**REQUIREMENT**
Nothing but the records themselves, exactly as written, should appear in the reply; leave out the pictures.

===

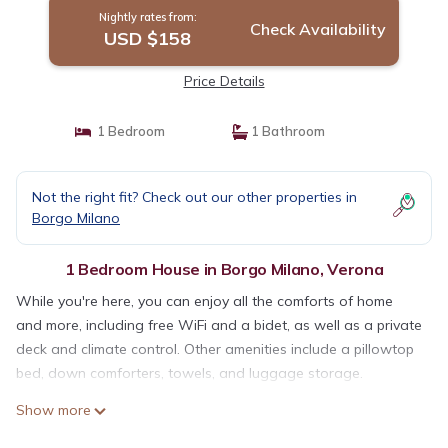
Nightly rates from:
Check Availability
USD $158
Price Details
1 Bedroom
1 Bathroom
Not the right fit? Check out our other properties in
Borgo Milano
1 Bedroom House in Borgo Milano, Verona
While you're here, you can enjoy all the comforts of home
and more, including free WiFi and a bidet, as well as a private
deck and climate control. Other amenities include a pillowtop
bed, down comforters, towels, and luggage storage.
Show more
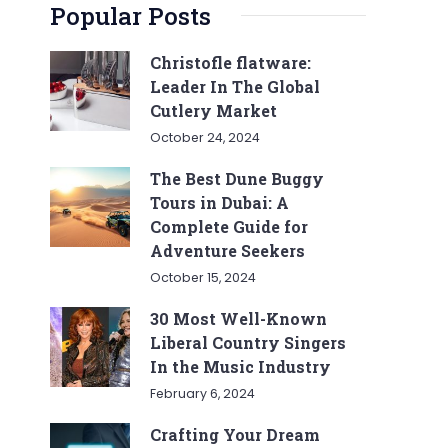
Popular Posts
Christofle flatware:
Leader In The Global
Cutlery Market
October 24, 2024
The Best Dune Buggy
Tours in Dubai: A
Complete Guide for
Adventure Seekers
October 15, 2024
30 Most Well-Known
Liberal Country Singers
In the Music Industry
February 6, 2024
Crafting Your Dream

===

**RESPONSE TO THE TASK**
Nightly rates from:
Check Availability
USD $158
Price Details
1 Bedroom
1 Bathroom
Not the right fit? Check out our other properties in
Borgo Milano
1 Bedroom House in Borgo Milano, Verona
While you're here, you can enjoy all the comforts of home
and more, including free WiFi and a bidet, as well as a private
deck and climate control. Other amenities include a pillowtop
bed, down comforters, towels, and luggage storage.
Show more
Popular Posts
Christofle flatware:
Leader In The Global
Cutlery Market
October 24, 2024
The Best Dune Buggy
Tours in Dubai: A
Complete Guide for
Adventure Seekers
October 15, 2024
30 Most Well-Known
Liberal Country Singers
In the Music Industry
February 6, 2024
Crafting Your Dream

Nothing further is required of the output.